Julián lo pasó mal. Fungió bastantes años de covachuelista y le costó mucho instalarse académicamente. Pero al fin las circunstancias se plegaron a su poderosa inteligencia: fue académico de Bellas Artes de San Fernando, Sevilla y Zaragoza, docente en las dos universidades de Madrid, donde se jubiló como catedrático en 1986, y consejero del Prado.

Aragón y Zaragoza

Escribía prosa pulida y certera e hizo también literatura. Precozmente, teatro: su ‘Fedra’ (1951) recibió un premio; y sus esmerados ‘Apócrifos españoles’ (pulidas ficciones históricas que pudieron ser verdad) fueron galardonados con el Leopoldo Alas en 1965.

Ya mediados los noventa, apenas podía andar. Inmóvil casi del todo, él, tan viajero y refinado veedor, que había pasado la vida recordando a los aragoneses cuán variado y pasmoso era el mundo y cómo hubiera sido más pobre sin la existencia del viejo reino y de sus más ilustres hijos: cientos de artículos, gustosos y entonados, en HERALDO (calculo que cerca de mil), de los que salieron dos antologías muy sabrosas: ‘En torno a Goya’ (1978), otro amor suyo, y ‘Temas de cultura aragonesa’ (1979), ambos en la colección ‘Aragón’, que comencé a dirigir por invitación de Ángel Boya para Librería General. Qué pluma libre y elegante la suya. Cuánta devoción por este diario, por Aragón y Zaragoza –«mi seno materno»–, qué puntuales entregas anuales para el extraordinario del 12 de octubre.

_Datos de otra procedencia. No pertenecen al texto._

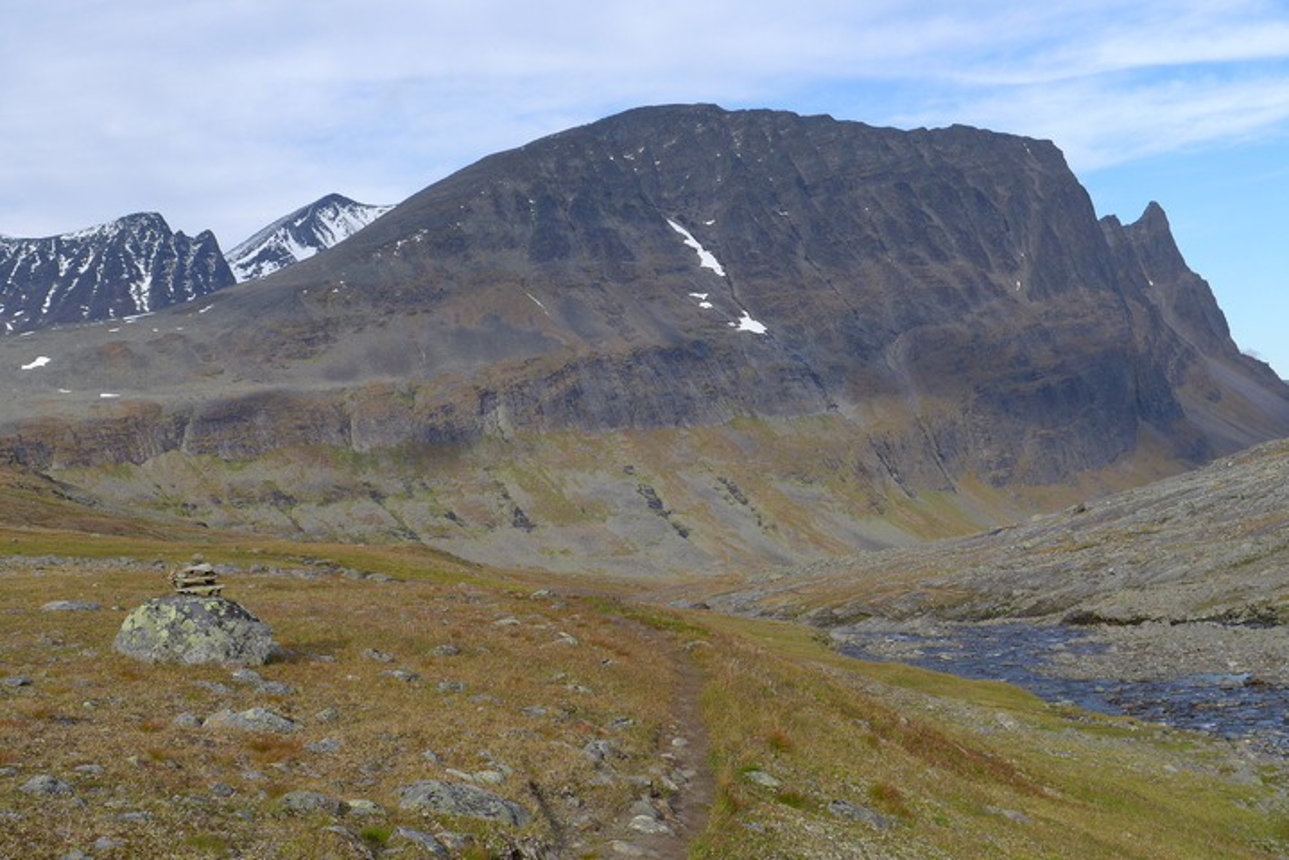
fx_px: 1683
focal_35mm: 47
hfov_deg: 41.9
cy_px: 430
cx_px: 644
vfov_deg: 28.7
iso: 80
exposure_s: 1/1000
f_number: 2.8
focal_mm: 9.2
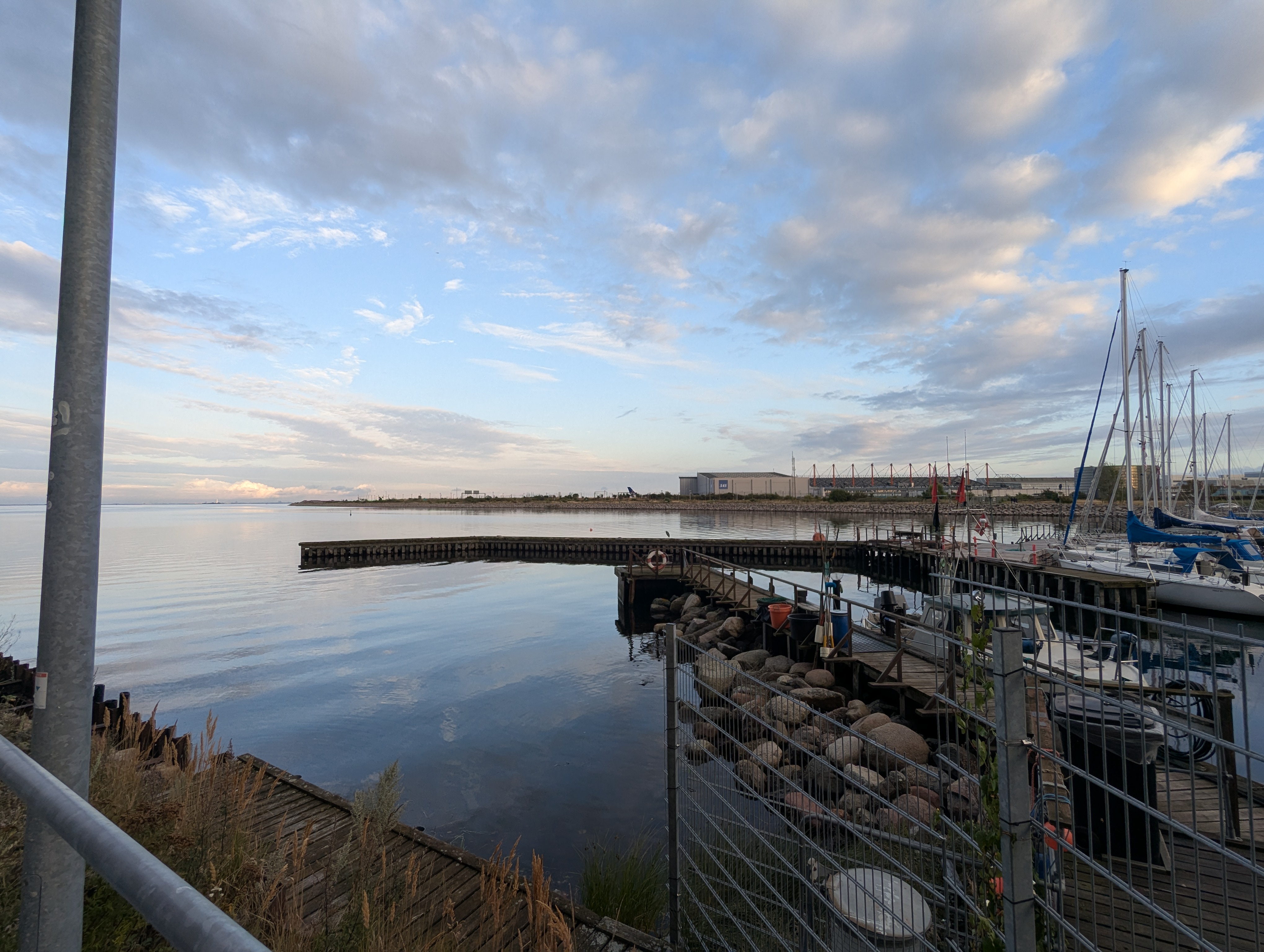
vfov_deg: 78.2
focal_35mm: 16
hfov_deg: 94.4
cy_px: 476
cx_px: 632
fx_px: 585
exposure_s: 1/522
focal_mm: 2.35
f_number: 2.2
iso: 78
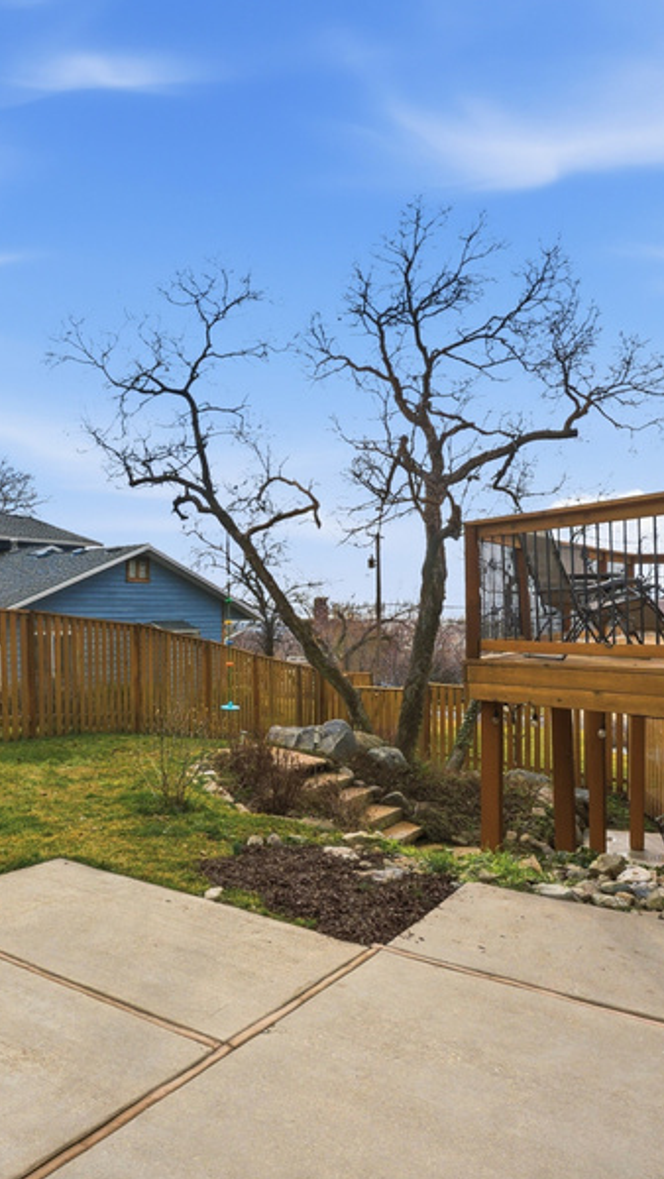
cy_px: 613
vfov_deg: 74.0
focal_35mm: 25
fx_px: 782
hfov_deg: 44.1
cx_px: 143
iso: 500
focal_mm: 14
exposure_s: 1/8000
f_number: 6.3
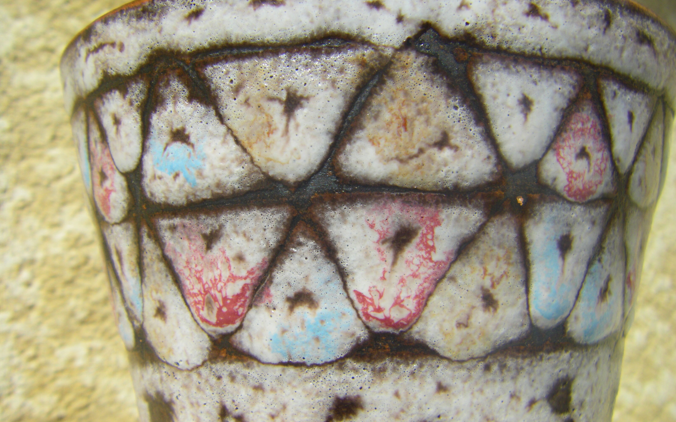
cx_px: 339
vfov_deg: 31.2
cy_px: 217
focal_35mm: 41
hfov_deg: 48.2
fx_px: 755
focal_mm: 6.3
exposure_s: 1/250
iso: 64
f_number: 7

Julián era buen dibujante: hizo lindos cuadritos y finos figurines de teatro. Nació, como mi padre, en 1919 y fueron compañeros de estudios en Derecho, del que intentaron en vano vivir. Mantuvieron una amistad duradera. En un escrito personal de hace medio siglo, Julián me invitó a ser «explorador de estos tiempos apasionantes y pretéritos que recorren tan pocos y que nadie reivindica». Divulgaba como buen docente que no ceja en la siembra del saber.

Añadamos esto: fue él quien dio la alerta sobre la situación del Patio de la Infanta, reconstruido en un anticuario del Quai Voltaire de París: ‘El Patio de la Infanta ¿volverá a Zaragoza?’ (HERALDO, 12 de octubre de 1957). Si no es por aquel aviso, a saber en qué paradero andaría ahora esa maravilla de nuestro más alambicado Renacimiento, vendida malamente a quien volaba más alto que los próceres zaragozanos de 1904.

Los ojos de Julián Gállego veían el fondo de lo que miraban.